Topic Title: Help with cake stacking method that prevents upper tiers from sinking into the bottom tier Created On Wednesday January 16, 2013 12:23 AM
Posted: Wednesday January 16, 2013 12:23 AM
I need urgent suggestions on how to prevent my tiered wedding cakes from sinking during the Summer (it always happens when I try to deliver them already stacked and assembled). I usually use the strong plastic dowels under the cake boards method.
I have read wonderful things about the pipe/flange cake stacking method and I think I understand how it works after having seen all the pics posted by several people. I understand that this method holds all the tiers together, but how do we prevent the top tiers from sinking into the bottom tiers, using dowels as
Why is this method safer than the usual wooden dowel crossing all the tiers?
What is the best way to prevent cake sinking when transporting tiered cakes (buttercreamed covered in fondant) in the Summer heat ?
Is the SPS system the same as using the Wilton plate and pillar method ?
Welcome to the forum. Someone will be along to give you a better explanation on how to do tiered cakes. You do need to have support between each tier and support between each layer, either with wooden dowels, plastic dowel rods or the best and easiest to use bubble tea straws. Again welcome to the forum.
Welcome to the forum. Always, always, always use a secure support system, either dowels, straws (much easier than dowels), the pillar systems designed to support tiers, a stress-free-support system. Even with the pipe/flange method, this is ESSENTIAL. The stress-free support systems are not the same as the Wilton pillars. They can be used on stacked cakes. The pipe flange is more secure than a central dowel because the pipe is heavier and very securely attached to the bottom assembly board.
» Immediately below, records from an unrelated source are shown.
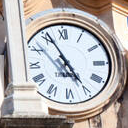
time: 4:55
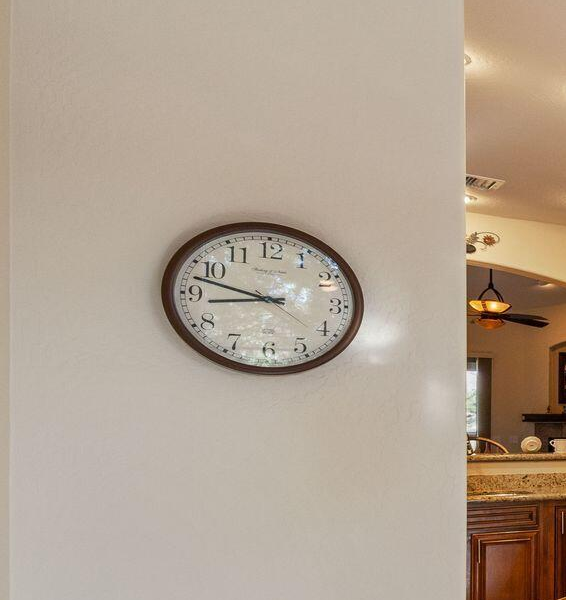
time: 8:47
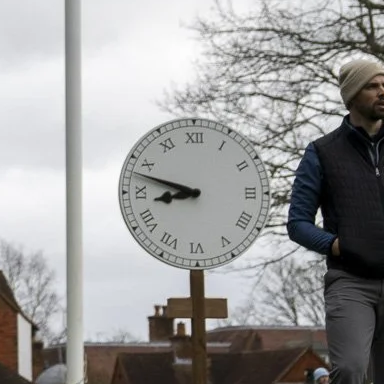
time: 8:48
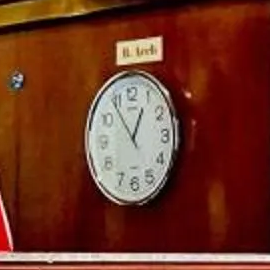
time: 12:54
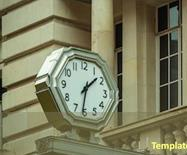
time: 1:31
A central dowel is only as secure as the strength of the board it sit on and the wood it is made of. The dowel isn't attached to the board in any way. If the base is a foam core board or cardboard drum it might go through it, but it isn't attached to it like the PVC pipe is attached to the flange. The PVC pipe is infinitely stronger than that wooden dowel. But each tier needs to have proper interior support so the upper tiers don't crush it. It isn't the cake or icing that support the tiers, it is the internal supports.
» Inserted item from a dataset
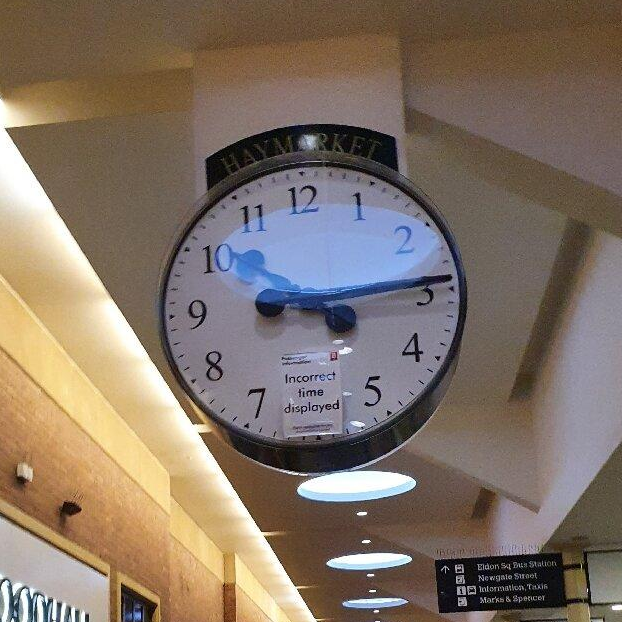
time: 10:14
Also, you need to make sure your straws are cut tall enough so that the cake tier above is actually resting on the straws, and not on the cake/frosting. So even if you cut the straws 1/8" longer than how tall your cake is with frosting, that'd be better so that there is no pressure put on the actual cake below from the cake above.
Thanks so much cakedujour for the detailed explanation. It makes sense why the central pipe is sturdier now...
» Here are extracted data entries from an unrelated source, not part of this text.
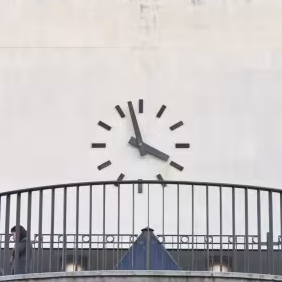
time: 3:57
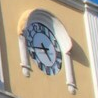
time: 4:42
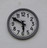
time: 5:49
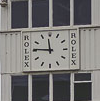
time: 11:45
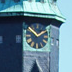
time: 1:51
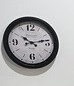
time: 10:12
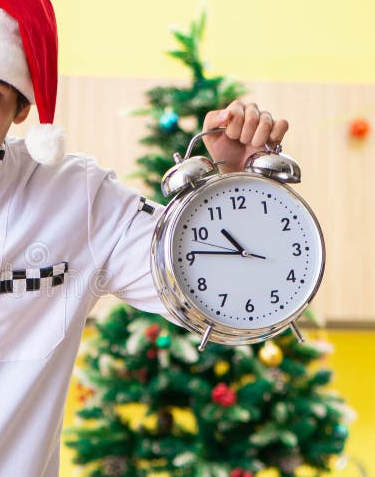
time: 10:46
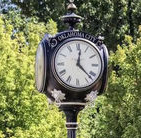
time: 12:22
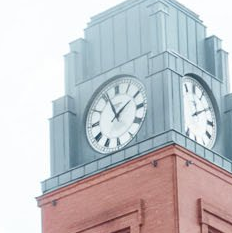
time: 1:56
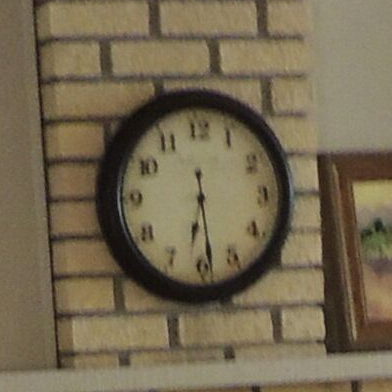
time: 6:28
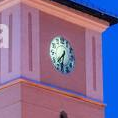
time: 7:32
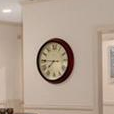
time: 7:45
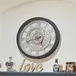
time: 4:42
Do you think the Wilton pillars method is safer than the usual cake board and plastic dowel method, I have been meaning to buy these to see if they can solve my problem (it is not easy for me to get the sps system here in Europe).
So should I cut my dowels slightly taller than my cake is, I have been thought to cut them level to the cake (that seems a good idea to release the pressure from the upper tier, can you do this without getting a gap between tiers?) ?
Can someone tell me briefly how the sps system works?